Given records
========================================

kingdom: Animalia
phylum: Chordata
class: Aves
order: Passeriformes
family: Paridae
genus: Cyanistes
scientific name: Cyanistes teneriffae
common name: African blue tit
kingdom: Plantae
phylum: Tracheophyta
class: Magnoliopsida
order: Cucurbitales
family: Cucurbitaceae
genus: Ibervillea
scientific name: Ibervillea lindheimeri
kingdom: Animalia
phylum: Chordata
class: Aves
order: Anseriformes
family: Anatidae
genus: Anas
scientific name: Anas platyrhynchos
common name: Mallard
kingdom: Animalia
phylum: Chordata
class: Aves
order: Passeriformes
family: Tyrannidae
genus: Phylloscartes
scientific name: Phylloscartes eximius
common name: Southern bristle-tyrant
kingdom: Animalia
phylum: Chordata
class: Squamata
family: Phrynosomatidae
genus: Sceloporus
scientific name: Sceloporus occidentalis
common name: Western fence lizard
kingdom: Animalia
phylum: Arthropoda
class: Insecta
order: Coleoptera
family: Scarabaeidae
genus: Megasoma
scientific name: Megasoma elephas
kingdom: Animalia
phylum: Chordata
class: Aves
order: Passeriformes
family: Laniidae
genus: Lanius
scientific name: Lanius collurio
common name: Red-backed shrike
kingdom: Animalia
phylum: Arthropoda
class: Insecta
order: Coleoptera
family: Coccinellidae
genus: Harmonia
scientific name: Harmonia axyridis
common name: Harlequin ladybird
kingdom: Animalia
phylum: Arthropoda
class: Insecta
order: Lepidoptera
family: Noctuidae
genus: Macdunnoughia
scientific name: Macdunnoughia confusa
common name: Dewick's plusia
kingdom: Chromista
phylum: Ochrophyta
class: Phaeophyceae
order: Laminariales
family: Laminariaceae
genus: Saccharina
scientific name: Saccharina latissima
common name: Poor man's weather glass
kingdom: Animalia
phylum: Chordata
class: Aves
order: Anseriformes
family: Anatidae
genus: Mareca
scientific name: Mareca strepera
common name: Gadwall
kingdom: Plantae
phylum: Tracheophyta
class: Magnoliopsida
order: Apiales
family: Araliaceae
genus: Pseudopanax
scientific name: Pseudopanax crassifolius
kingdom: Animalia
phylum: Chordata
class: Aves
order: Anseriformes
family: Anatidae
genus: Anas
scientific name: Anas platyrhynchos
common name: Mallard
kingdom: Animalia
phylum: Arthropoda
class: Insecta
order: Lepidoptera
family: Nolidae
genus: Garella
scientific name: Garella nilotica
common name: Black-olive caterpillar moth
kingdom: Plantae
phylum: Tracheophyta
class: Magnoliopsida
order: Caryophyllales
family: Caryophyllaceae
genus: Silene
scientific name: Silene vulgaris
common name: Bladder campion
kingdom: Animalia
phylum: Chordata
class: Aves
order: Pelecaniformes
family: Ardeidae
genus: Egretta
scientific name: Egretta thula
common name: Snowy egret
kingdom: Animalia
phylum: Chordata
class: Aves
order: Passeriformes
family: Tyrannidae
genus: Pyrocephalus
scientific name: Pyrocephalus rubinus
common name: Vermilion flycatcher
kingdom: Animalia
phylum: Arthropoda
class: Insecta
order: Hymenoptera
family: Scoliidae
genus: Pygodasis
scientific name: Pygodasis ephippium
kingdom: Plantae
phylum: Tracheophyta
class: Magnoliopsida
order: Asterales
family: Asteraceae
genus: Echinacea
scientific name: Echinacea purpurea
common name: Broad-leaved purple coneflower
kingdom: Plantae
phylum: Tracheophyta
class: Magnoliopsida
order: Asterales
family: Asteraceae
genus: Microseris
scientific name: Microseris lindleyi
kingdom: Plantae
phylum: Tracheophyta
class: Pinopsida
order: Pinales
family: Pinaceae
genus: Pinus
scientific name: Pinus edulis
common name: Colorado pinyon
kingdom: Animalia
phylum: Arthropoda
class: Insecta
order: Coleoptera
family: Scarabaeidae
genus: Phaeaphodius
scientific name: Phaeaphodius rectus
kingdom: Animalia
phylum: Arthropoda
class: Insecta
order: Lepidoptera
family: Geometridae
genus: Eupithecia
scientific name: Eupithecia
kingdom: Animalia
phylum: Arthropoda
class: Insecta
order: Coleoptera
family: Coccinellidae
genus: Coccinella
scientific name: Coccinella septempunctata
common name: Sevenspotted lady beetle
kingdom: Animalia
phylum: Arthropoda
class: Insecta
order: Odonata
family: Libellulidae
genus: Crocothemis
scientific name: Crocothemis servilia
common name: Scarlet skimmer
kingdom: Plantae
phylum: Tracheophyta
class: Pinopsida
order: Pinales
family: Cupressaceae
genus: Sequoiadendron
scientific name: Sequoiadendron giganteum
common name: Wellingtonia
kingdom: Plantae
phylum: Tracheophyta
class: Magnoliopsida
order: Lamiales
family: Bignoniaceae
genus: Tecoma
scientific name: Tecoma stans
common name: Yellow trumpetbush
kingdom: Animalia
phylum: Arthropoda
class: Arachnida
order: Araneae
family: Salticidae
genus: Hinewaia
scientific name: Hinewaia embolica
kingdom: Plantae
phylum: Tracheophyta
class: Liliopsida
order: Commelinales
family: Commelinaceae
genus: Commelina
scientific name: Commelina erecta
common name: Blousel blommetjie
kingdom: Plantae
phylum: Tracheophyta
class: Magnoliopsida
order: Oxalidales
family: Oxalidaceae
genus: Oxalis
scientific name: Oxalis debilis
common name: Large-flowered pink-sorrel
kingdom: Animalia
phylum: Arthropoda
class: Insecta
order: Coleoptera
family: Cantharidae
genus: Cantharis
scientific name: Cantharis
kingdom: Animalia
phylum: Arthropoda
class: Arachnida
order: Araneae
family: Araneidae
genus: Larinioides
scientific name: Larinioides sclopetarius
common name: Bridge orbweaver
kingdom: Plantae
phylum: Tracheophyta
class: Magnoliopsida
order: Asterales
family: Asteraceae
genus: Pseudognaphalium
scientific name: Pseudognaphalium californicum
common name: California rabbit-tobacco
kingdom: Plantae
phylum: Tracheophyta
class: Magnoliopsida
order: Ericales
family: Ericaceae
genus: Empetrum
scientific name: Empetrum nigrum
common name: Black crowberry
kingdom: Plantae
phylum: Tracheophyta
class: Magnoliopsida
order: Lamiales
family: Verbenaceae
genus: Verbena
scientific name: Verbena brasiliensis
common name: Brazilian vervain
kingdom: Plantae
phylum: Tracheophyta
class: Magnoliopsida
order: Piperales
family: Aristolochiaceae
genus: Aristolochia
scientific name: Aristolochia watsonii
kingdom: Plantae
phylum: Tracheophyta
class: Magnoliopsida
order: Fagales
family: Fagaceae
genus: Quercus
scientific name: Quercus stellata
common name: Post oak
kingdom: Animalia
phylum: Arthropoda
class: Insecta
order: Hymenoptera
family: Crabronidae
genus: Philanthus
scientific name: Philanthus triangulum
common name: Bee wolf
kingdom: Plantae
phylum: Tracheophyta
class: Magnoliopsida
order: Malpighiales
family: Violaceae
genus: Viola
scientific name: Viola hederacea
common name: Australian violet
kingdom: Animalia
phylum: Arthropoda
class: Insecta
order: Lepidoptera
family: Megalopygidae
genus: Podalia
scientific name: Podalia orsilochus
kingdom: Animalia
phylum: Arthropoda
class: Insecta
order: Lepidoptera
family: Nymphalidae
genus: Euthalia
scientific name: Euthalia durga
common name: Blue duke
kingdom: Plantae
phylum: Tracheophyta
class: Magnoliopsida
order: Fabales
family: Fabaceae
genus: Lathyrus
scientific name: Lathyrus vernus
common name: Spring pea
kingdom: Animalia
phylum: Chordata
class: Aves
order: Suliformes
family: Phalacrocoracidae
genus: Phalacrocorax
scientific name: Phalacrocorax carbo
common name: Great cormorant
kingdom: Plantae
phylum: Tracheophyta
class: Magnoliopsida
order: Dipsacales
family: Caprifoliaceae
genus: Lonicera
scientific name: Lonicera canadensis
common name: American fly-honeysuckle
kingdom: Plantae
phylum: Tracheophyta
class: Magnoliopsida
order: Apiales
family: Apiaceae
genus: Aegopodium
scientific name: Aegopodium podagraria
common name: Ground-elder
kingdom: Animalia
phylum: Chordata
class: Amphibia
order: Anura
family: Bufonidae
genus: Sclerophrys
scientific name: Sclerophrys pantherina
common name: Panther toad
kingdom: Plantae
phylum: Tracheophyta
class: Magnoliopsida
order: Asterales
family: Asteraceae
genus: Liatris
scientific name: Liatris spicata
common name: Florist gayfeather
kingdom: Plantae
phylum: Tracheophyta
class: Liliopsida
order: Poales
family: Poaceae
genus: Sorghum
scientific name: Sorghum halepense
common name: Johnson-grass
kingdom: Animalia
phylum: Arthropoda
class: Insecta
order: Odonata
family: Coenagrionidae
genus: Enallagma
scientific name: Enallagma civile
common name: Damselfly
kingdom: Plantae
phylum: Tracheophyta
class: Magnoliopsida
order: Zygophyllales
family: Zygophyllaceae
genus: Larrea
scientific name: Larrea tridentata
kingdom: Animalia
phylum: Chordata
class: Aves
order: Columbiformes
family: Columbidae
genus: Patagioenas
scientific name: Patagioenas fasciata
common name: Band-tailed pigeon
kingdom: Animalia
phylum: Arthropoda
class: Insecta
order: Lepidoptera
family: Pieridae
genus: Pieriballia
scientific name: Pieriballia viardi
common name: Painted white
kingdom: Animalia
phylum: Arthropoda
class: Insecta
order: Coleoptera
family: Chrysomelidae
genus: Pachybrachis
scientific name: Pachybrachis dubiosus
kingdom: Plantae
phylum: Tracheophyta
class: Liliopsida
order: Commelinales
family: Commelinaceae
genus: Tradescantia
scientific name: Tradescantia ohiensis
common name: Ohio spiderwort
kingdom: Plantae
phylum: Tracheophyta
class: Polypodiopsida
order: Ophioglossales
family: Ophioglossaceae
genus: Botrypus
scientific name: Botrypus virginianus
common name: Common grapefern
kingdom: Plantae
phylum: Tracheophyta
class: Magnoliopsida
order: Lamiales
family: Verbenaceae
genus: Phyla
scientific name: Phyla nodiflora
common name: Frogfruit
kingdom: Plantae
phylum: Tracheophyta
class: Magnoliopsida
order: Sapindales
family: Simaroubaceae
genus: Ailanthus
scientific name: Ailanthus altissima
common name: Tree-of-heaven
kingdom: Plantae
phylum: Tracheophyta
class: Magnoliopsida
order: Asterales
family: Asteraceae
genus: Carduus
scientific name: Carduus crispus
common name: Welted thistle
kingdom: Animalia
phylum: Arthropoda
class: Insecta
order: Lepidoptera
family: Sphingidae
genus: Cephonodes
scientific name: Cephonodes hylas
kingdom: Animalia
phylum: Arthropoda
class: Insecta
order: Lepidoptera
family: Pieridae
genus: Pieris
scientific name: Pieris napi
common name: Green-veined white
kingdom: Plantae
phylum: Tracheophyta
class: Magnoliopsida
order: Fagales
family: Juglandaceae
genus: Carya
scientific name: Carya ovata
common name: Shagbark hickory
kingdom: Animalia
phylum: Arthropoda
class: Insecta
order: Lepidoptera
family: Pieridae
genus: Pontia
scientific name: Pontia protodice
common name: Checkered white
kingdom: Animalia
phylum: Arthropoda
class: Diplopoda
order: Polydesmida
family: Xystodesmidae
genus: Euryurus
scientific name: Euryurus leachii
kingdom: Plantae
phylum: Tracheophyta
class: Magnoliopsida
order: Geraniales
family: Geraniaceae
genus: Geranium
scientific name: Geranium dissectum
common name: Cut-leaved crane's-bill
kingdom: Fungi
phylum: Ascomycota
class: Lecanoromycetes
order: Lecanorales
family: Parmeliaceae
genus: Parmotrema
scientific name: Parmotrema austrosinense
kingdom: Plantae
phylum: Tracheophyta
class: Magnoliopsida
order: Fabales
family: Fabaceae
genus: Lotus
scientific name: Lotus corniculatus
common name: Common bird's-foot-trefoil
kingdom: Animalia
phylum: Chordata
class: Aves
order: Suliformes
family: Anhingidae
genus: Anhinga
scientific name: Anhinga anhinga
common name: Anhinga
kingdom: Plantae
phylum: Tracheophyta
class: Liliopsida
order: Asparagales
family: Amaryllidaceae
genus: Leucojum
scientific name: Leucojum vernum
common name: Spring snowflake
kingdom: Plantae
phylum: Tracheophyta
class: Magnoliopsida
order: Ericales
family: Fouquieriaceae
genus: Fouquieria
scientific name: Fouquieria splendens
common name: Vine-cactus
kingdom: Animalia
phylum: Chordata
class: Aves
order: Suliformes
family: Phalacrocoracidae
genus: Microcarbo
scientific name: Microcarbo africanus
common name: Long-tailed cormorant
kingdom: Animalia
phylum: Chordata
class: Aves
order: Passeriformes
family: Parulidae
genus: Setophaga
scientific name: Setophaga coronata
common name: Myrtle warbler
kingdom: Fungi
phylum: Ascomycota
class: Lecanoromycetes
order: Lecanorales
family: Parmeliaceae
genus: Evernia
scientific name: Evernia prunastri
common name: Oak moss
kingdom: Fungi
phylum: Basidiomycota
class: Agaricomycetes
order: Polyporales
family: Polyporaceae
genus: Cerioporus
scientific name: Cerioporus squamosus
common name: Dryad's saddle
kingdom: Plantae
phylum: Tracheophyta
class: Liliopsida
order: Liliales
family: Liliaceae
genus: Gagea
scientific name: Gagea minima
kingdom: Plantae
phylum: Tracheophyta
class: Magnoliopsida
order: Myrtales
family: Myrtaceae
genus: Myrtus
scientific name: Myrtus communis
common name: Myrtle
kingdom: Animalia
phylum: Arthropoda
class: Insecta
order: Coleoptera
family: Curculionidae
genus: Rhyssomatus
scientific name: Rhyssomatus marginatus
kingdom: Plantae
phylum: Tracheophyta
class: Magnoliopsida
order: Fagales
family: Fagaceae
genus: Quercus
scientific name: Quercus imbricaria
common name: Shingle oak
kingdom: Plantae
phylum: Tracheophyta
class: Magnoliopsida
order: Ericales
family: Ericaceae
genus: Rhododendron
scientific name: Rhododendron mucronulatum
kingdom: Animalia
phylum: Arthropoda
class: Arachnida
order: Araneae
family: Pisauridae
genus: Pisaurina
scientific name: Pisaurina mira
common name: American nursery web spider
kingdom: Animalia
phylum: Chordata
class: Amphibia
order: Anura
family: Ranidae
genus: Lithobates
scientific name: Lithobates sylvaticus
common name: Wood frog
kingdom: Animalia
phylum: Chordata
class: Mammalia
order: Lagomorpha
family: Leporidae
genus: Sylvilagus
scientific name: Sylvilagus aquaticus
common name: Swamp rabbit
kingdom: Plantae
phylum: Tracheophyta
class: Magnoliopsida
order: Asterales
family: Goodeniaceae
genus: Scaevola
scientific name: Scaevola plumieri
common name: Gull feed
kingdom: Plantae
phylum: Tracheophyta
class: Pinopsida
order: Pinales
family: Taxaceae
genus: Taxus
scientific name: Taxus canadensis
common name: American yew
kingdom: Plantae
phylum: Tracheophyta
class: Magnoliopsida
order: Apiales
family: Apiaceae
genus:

========================================

Copy out word for word the part of the records that opens with the line containing "common name: Oak moss" and closes with the line containing "common name: American nursery web spider", including both of those lines.

common name: Oak moss
kingdom: Fungi
phylum: Basidiomycota
class: Agaricomycetes
order: Polyporales
family: Polyporaceae
genus: Cerioporus
scientific name: Cerioporus squamosus
common name: Dryad's saddle
kingdom: Plantae
phylum: Tracheophyta
class: Liliopsida
order: Liliales
family: Liliaceae
genus: Gagea
scientific name: Gagea minima
kingdom: Plantae
phylum: Tracheophyta
class: Magnoliopsida
order: Myrtales
family: Myrtaceae
genus: Myrtus
scientific name: Myrtus communis
common name: Myrtle
kingdom: Animalia
phylum: Arthropoda
class: Insecta
order: Coleoptera
family: Curculionidae
genus: Rhyssomatus
scientific name: Rhyssomatus marginatus
kingdom: Plantae
phylum: Tracheophyta
class: Magnoliopsida
order: Fagales
family: Fagaceae
genus: Quercus
scientific name: Quercus imbricaria
common name: Shingle oak
kingdom: Plantae
phylum: Tracheophyta
class: Magnoliopsida
order: Ericales
family: Ericaceae
genus: Rhododendron
scientific name: Rhododendron mucronulatum
kingdom: Animalia
phylum: Arthropoda
class: Arachnida
order: Araneae
family: Pisauridae
genus: Pisaurina
scientific name: Pisaurina mira
common name: American nursery web spider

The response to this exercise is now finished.